6ft 5ins Prendergast has a younger brother, Sam, who is also a good rugby player. The pair of them came through Newbridge College in Kildare and out-half Sam is now with Lansdowne. Like Cian before him, he’s been part of Leinster’s underage pipeline and has even been training with the senior Leinster team this week.

The Prendergast brothers, who also have a sister, Lara, weren’t rugby players right from the start but that changed in Newbridge.

“We used to watch rugby when we were younger, we’d watch all the Ireland games and all the major club games, like when Munster and Leinster were winning Heineken Cups and Connacht won the Pro12 in 2016,” says Cian.

“We watched all those events but we only really started playing rugby fully and seriously when we went to Newbridge College. I went in 2012 and I think Sam was 2015.

“That’s when we started playing rugby full-time. In Newbridge College, you’re training five days a week, it’s fairly intense from the start and it’s great. We knew how to play and we took it and ran in Newbridge.

“We actually got to train together in lockdown as well, which was good. He had just made the Senior Cup final but that was cancelled so we trained together hoping that we’d get a call from someone that we would be in some sort of representative side.
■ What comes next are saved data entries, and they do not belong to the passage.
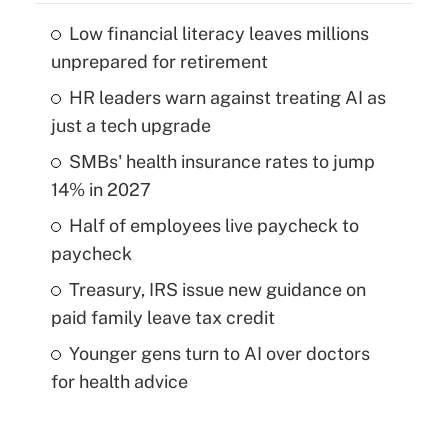
Low financial literacy leaves millions
unprepared for retirement
HR leaders warn against treating AI as
just a tech upgrade
SMBs' health insurance rates to jump
14% in 2027
Half of employees live paycheck to
paycheck
Treasury, IRS issue new guidance on
paid family leave tax credit
Younger gens turn to AI over doctors
for health advice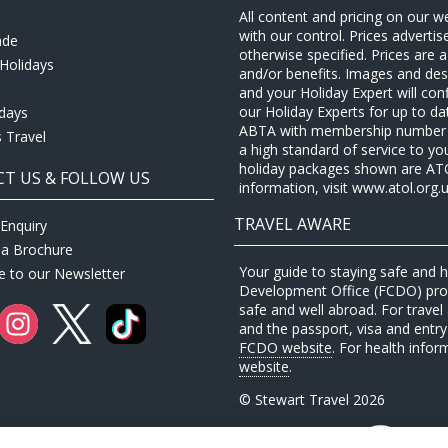
All content and pricing on our w
with our control. Prices adverti
ade
otherwise specified. Prices are
Holidays
and/or benefits. Images and desc
and your Holiday Expert will con
our Holiday Experts for up to d
idays
ABTA with membership number P
 Travel
a high standard of service to yo
holiday packages shown are ATOL 
T US & FOLLOW US
information, visit www.atol.org.u
TRAVEL AWARE
Enquiry
 a Brochure
Your guide to staying safe and
e to our Newsletter
Development Office (FCDO) provi
safe and well abroad. For travel 
and the passport, visa and entry 
FCDO website
. For health infor
website
.
© Stewart Travel 2026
irelands-cian-prendergast-celebrates-after-the-game Prendergast with his father, Mark, after an Ireland U20s game. Billy Stickland / INPHO Billy Stickland / INPHO / INPHO

“It has been good to have him there because he’s probably trying to go on the same journey as well.”

Cian initially played in the backline in school but soon moved into the pack, playing in the second row or back row. He marked himself out as a prospect and went on to play for the Ireland U20s in their Covid-curtailed 2020 Six Nations campaign.
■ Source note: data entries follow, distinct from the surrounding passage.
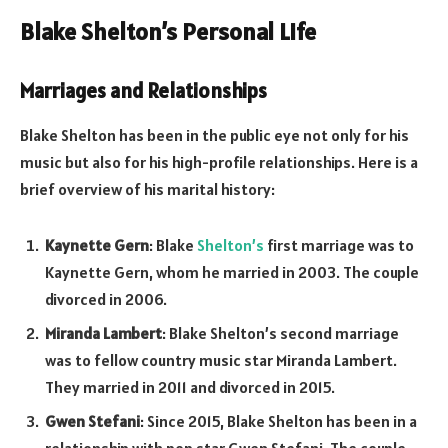
Blake Shelton’s Personal Life
Marriages and Relationships
Blake Shelton has been in the public eye not only for his
music but also for his high-profile relationships. Here is a
brief overview of his marital history:
Kaynette Gern
: Blake
Shelton’s
first marriage was to
Kaynette Gern, whom he married in 2003. The couple
divorced in 2006.
Miranda Lambert
: Blake Shelton’s second marriage
was to fellow country music star Miranda Lambert.
They married in 2011 and divorced in 2015.
Gwen Stefani
: Since 2015, Blake Shelton has been in a
relationship with pop star Gwen Stefani. The couple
His hopes of advancing from the Leinster sub-academy into the full academy were soon dashed, but it’s a decision Prendergast says he understands.

“I got that phone call from Noel McNamara and he said there was no place in the academy for me, which was understandable – it’s competitive in the back row all over the world, there’s back rows everywhere.

“He said they didn’t have a spot for me and so I didn’t know what I was going to do.

“And then I got the phone call from Eric.”

With an Ireland training camp already under his belt, as well as a string of standout performances in the number six jersey for Connacht, things have worked out very well for Prendergast.

And it has all worked out superbly for Connacht given Prendergast’s ongoing impact in the back row.

“His determination and ambition is something that we’d look to promote,” says Connacht senior coach Peter Wilkins.

“And I think if it’s channeled in a really positive way of improving yourself and trying to make the best of every opportunity you get, that’s really effective.

“Paul Boyle was another one before who had similar determination when he first came into an academy contract [after missing out in Leinster] and as a result found himself in that senior squad very quickly in the scheme of things.

sam-prendergast Cian's younger brother, Sam, is also a talented player. Bryan Keane / INPHO Bryan Keane / INPHO / INPHO

“So to channel ambition positively towards self-development and towards work ethic, their potential really thrives on the back of that. If it’s coming in banging on the head coach’s door from day one saying, ‘You’ve got to pick me,’ that’s very different.

“So I think when you channel that in a constructive way, that’s part of the reason that Cian has had that success. He trained with us in that first pre-season as an academy lad.

“He went about his work quietly but very determinedly and very diligently and he stood out, there was an added athleticism about him and he had an abrasiveness around the contact work. He just got on with the job and worked really hard.

“Those guys stand out in a group and he was somebody we wanted to bring in and work with us more regularly, pretty quickly.”